Spatiotemporal beam self-cleaning for high-resolution nonlinear fluorescence imaging with multimode fiber
Nawell Ould Moussa, Tigran Mansuryan, Charles‐Henri Hage, Marc Fabert, Katarzyna Krupa, Alessandro Tonello, Mario Ferraro, Luca Leggio, Mario Zitelli, Fabio Mangini, Alioune Niang, G. Millot, Massimiliano Papi, S. Wabnitz, Vincent Couderc
Abstract
Beam self-cleaning (BSC) in graded-index (GRIN) multimode fibers (MMFs) has been recently reported by different research groups. Driven by the interplay between Kerr effect and beam self-imaging, BSC counteracts random mode coupling, and forces laser beams to recover a quasi-single mode profile at the output of GRIN fibers. Here we show that the associated self-induced spatiotemporal reshaping allows for improving the performances of nonlinear fluorescence (NF) microscopy and endoscopy using multimode optical fibers.

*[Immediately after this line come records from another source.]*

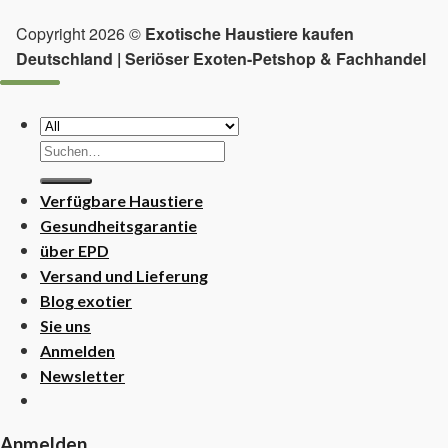
Copyright 2026 ©
Exotische Haustiere kaufen
Deutschland | Seriöser Exoten-Petshop & Fachhandel
Suchen
nach:
Verfügbare Haustiere
Gesundheitsgarantie
über EPD
Versand und Lieferung
Blog exotier
Sie uns
Anmelden
Newsletter
Anmelden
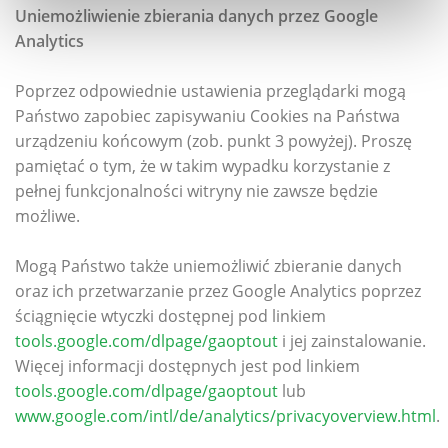
Uniemożliwienie zbierania danych przez Google
Analytics
Poprzez odpowiednie ustawienia przeglądarki mogą
Państwo zapobiec zapisywaniu Cookies na Państwa
urządzeniu końcowym (zob. punkt 3 powyżej). Proszę
pamiętać o tym, że w takim wypadku korzystanie z
pełnej funkcjonalności witryny nie zawsze będzie
możliwe.
Mogą Państwo także uniemożliwić zbieranie danych
oraz ich przetwarzanie przez Google Analytics poprzez
ściągnięcie wtyczki dostępnej pod linkiem
tools.google.com/dlpage/gaoptout
i jej zainstalowanie.
Więcej informacji dostępnych jest pod linkiem
tools.google.com/dlpage/gaoptout
lub
www.google.com/intl/de/analytics/privacyoverview.html
.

We experimentally demonstrate that the beam brightness increase, induced by self-cleaning, enables two and three-photon imaging of biological samples with high spatial resolution. Temporal pulse shortening accompanying spatial beam clean-up enhances the output peak power, hence the efficiency of nonlinear imaging. We also show that spatiotemporal supercontinuum (SC) generation is well-suited for large-band NF imaging in visible and infrared domains. We substantiated our findings by multiphoton fluorescence imaging in both microscopy and endoscopy configurations.